The decay of the heartwood can last for another 30 to 80 times, although chaga can be gathered after 3-5 times of growth. When the host tree or a part of it dies, the factual mushroom ( regenerating body) of chaga can appear.
How chaga grows stage 1
In the first stage of chaga growth, its spores have entered the birch tree, germinated, and have begun to consume the heartwood.
How chaga grows stage 2
In the alternate stage of growth, the fungus will also push toward the surface of the tree consuming the wood as it goes.
How chaga grows stage 3
In its third stage of growth, the fungus will break through the dinghy and begin to form the canker of mycelium and wood lignins we call “ chaga.”
How chaga grows stage 4
Over numerous times, the chaga grows much bigger and darker. It largely contains wood fiber & lignin which house numerous of the nutrients plant in the host tree.

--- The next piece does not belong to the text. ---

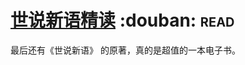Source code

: * [[https://book.douban.com/subject/2159115/][世说新语精读]]    :douban::read:
最后还有《世说新语》 的原著，真的是超值的一本电子书。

For illustration, chaga that grows on birch trees will contain betulinic acid and its precursor, betulin. These triterpenes ( natural factory composites) have potent antioxidant,anti-ulcer,anti-gastritis, and immunomodulatory goods (3).
Knowing what trees chaga grows on will help you detect and identify it. When you find this “ black gold” fungus, you can also gather part of it to make your own health- boosting chaga tea!